Led by the Salt Lake Chamber, nine local chambers of commerce are uniting to form the Utah Chamber Policy Coalition, “a statewide coalition to advocate for unified policy interests and policies that will promote business success, jobs, opportunity and prosperity.”

Derek Miller, president and CEO of the Salt Lake Chamber and Downtown Alliance, noted that as the state endures what has been a historically challenging time economically, establishing the coalition will allow business voices from across the state to be heard in a way that can benefit all Utahns.

“I thought this would be an opportunity not to create a statewide chamber per se, but at least to form a coalition of all the chambers who would like to participate and say where there are policy issues that are common to all of us, let’s go speak as a unified and a united voice,” he said. “What made it more timely was just the fact that we’re, of course, not just in the midst of a health care crisis, but we’re in the midst of an economic crisis.”

He said the coalition will work closely with state, local, and federal leaders to collaborate on policy matters related to the economy including, education, the environment, housing, regulation, taxation and transportation.

“One of the most important things we have learned through the pandemic and ensuing economic crisis is that we are better together,” Miller said. 

According to leaders of the coalition member organizations, the timing of the announcement could not be more appropriate and important than it is now, as Utah works to rebound from the effects of coronavirus.

“Utah’s economy has been the envy of the nation. The pandemic has been a setback, though we are better off than other states and have a firm foundation on which to bounce back,” said St. George Area Chamber President Don Willie. “The Utah Chamber Policy Coalition will be essential to that process, allowing us to innovate together, speak with clarity and authority on areas of mutual interest and make decisions over the next few months that will strengthen our state for years to come.”

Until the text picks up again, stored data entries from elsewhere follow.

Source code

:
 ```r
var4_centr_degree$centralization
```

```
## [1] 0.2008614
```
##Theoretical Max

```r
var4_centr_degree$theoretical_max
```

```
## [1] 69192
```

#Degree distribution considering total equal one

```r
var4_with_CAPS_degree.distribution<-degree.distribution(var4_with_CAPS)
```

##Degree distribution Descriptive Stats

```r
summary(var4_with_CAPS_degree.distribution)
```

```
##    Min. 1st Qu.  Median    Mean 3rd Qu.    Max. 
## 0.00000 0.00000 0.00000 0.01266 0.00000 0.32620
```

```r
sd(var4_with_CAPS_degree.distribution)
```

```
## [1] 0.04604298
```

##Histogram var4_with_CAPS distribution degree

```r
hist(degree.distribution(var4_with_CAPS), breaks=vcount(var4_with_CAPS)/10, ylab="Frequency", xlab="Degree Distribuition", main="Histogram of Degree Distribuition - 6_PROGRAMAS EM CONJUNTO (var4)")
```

Among the founding members of the coalition are the Cache Valley Chamber of Commerce, Cedar City Chamber of Commerce, Davis Chamber of Commerce, Kanab Area Chamber of Commerce, Point of the Mountain Chamber, Salt Lake Chamber, St. George Area Chamber of Commerce, Utah Black Chamber and the Utah Hispanic Chamber of Commerce.

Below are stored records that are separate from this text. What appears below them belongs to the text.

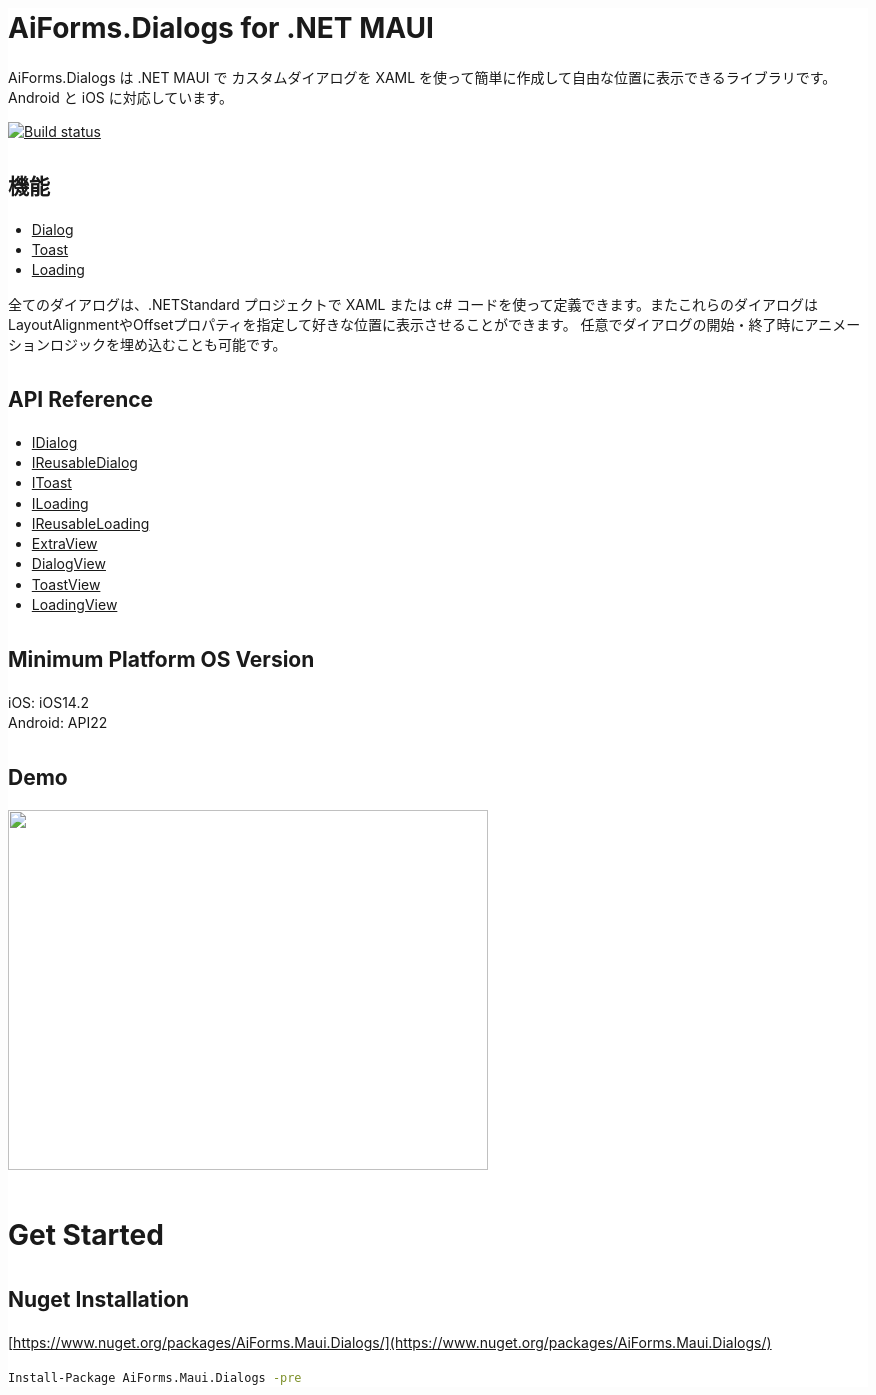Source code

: # AiForms.Dialogs for .NET MAUI
AiForms.Dialogs は .NET MAUI で カスタムダイアログを XAML を使って簡単に作成して自由な位置に表示できるライブラリです。Android と iOS に対応しています。

[![Build status](https://dev.azure.com/kamusoft/NugetCI/_apis/build/status/AiForms.Maui.Dialogs)](https://dev.azure.com/kamusoft/NugetCI/_build/latest?definitionId=34)

## 機能

* [Dialog](#dialog)
* [Toast](#toast)
* [Loading](#loading)

全てのダイアログは、.NETStandard プロジェクトで XAML または c# コードを使って定義できます。またこれらのダイアログはLayoutAlignmentやOffsetプロパティを指定して好きな位置に表示させることができます。
任意でダイアログの開始・終了時にアニメーションロジックを埋め込むことも可能です。

## API Reference

* [IDialog](#idialog)
* [IReusableDialog](#ireusabledialog)
* [IToast](#itoast)
* [ILoading](#iloading)
* [IReusableLoading](#ireusableloading)
* [ExtraView](#extraview)
* [DialogView](#dialogview)
* [ToastView](#toastview)
* [LoadingView](#loadingview)

## Minimum Platform OS Version 

iOS: iOS14.2  
Android: API22

## Demo

<a href="https://www.youtube.com/watch?feature=player_embedded&v=-DzMvQCQU1Q
" target="_blank"><img src="https://img.youtube.com/vi/-DzMvQCQU1Q/0.jpg" 
alt="" width="480" height="360" border="0" /></a>

# Get Started

## Nuget Installation

[https://www.nuget.org/packages/AiForms.Maui.Dialogs/](https://www.nuget.org/packages/AiForms.Maui.Dialogs/)

```bash
Install-Package AiForms.Maui.Dialogs -pre
```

While the coalition will work to support areas of common interest among all members, each chamber will also preserve its own independent voice regarding matters unique to their local area, a news release stated.

“We expect that there will be much to unite us and that on those issues our voice will resonate with government, business and community leaders,” said Aaron Quarnberg, Utah Hispanic Chamber of Commerce board chairman.

Miller said one of the things that has risen to the top of mind for every member of the coalition is how will the state Legislature use the Coronavirus Aid, Relief and Economic Security Act funding that was received from the federal government.

“We talk about expanding the state’s broadband capability. Never in our state’s history have more people been working from home, which makes the need to have high-speed internet service available statewide,” he said. “That’s an investment in infrastructure that the state could make, particularly to the Wasatch Front. (Also) being able to expand our public transit, making investment in that way.”

The third area he mentioned was providing support for industries that were especially hard hit by the economic shutdown, such as hospitality and tourism.

“That’s a statewide issue, and especially when you think about tourism. In some of our rural communities, it’s their bread and butter,” Miller said. “So it’s not just that a restaurant has been hurt or that a hotel has been hurt, it’s where a whole community has been hurt because that is their economy.”